We propose new quantum algorithms for estimating spectral sums of positive semi-definite (PSD) matrices. The spectral sum of an PSD matrix $A$, for a function $f$, is defined as $ \text{Tr}[f(A)] = \sum_j f(\lambda_j)$, where $\lambda_j$ are the eigenvalues of $A$. Typical examples of spectral sums are the von Neumann entropy, the trace of $A^{-1}$, the log-determinant, and the Schatten $p$-norm, where the latter does not require the matrix to be PSD. The current best classical randomized algorithms estimating these quantities have a runtime that is at least linearly in the number of nonzero entries of the matrix and quadratic in the estimation error. Assuming access to a block-encoding of a matrix, our algorithms are sub-linear in the matrix size, and depend at most quadratically on other parameters, like the condition number and the approximation error, and thus can compete with most of the randomized and distributed classical algorithms proposed in the literature, and polynomially improve the runtime of other quantum algorithms proposed for the same problems. We show how the algorithms and techniques used in this work can be applied to three problems in spectral graph theory: approximating the number of triangles, the effective resistance, and the number of spanning trees within a graph.

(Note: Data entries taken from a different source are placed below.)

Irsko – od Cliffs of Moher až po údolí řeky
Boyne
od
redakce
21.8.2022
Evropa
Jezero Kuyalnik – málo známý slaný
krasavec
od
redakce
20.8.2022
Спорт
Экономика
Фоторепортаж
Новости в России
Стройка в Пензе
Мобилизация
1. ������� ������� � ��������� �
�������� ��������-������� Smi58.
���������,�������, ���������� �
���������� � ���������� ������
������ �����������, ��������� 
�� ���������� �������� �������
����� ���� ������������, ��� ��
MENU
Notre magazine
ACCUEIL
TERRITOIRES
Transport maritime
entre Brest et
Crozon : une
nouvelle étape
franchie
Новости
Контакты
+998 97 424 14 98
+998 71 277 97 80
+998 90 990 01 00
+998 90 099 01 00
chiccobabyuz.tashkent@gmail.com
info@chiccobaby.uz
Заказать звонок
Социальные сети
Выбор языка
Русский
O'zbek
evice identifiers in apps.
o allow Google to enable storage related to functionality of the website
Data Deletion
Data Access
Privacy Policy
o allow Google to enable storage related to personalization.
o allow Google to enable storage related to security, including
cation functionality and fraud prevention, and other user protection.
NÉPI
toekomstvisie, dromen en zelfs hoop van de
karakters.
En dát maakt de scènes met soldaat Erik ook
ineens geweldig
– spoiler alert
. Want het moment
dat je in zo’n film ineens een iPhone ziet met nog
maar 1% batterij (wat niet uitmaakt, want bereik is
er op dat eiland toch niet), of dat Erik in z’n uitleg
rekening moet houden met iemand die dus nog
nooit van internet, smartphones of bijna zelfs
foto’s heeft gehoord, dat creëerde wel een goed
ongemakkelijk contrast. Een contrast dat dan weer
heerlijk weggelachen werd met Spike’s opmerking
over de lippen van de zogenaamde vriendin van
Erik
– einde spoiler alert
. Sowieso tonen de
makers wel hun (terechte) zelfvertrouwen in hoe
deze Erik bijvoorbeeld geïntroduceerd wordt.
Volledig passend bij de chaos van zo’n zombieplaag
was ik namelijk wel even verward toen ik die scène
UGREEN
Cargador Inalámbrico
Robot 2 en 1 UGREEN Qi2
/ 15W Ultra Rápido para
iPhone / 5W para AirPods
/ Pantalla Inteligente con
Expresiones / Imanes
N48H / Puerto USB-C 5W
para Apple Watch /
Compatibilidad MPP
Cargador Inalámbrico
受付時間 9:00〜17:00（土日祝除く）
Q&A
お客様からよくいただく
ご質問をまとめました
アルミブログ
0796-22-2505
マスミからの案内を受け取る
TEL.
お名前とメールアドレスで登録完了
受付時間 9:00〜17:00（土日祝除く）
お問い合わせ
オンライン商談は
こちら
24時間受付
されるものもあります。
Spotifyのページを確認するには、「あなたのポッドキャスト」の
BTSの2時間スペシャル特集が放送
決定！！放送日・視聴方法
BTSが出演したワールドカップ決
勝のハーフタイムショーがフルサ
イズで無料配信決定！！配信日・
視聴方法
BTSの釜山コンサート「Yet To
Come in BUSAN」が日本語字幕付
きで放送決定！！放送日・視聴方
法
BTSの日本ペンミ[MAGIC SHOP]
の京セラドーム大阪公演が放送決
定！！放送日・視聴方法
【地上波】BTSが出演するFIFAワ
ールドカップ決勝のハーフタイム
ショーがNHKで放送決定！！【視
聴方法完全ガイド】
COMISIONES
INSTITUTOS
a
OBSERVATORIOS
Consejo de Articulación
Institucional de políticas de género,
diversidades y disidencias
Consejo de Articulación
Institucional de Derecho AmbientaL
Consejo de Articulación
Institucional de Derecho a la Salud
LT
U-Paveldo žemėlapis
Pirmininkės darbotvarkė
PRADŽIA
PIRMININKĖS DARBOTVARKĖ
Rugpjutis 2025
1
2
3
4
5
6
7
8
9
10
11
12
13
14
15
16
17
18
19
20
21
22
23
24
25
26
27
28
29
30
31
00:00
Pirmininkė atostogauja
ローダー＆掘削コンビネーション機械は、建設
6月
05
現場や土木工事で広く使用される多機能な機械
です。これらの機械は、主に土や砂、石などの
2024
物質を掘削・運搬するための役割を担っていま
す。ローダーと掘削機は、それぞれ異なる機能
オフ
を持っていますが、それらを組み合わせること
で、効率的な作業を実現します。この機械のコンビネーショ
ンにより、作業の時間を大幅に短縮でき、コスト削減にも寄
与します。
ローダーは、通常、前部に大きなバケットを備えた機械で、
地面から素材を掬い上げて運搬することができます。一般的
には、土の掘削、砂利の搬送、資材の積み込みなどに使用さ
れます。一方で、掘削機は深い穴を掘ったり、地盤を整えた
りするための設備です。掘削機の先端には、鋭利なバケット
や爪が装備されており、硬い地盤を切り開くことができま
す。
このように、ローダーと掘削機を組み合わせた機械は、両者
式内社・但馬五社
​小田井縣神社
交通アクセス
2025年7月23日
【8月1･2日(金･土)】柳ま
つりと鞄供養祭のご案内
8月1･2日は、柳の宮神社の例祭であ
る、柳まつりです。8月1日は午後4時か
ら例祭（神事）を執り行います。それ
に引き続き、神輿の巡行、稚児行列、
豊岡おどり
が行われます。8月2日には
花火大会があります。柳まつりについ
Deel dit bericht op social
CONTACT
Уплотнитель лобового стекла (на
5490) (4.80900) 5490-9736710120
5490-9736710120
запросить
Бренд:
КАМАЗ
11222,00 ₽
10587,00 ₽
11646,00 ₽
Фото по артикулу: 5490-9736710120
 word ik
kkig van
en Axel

翻译：我们提出了新的量子算法，用于估计半正定（PSD）矩阵的谱求和。对于函数$f$，PSD矩阵$A$的谱求和定义为$ \text{Tr}[f(A)] = \sum_j f(\lambda_j)$，其中$\lambda_j$是$A$的特征值。谱求和的典型示例包括冯·诺依曼熵、$A^{-1}$的迹、对数行列式以及Schatten $p$-范数（后者不要求矩阵为PSD）。当前最先进的经典随机算法在估计这些量时，其运行时间至少与矩阵非零元素数目成线性关系，且与估计误差的平方成正比。假设能够访问矩阵的块编码，我们的算法在矩阵规模上呈亚线性，且对其他参数（如条件数和近似误差）的依赖至多为二次关系，因此可与文献中提出的多数经典随机和分布式算法相竞争，并多项式级地改进用于解决同类问题的其他量子算法的运行时间。我们还展示了本工作中提出的算法和技术如何应用于谱图理论中的三个问题：近似图中三角形数量、有效电阻以及生成树数量。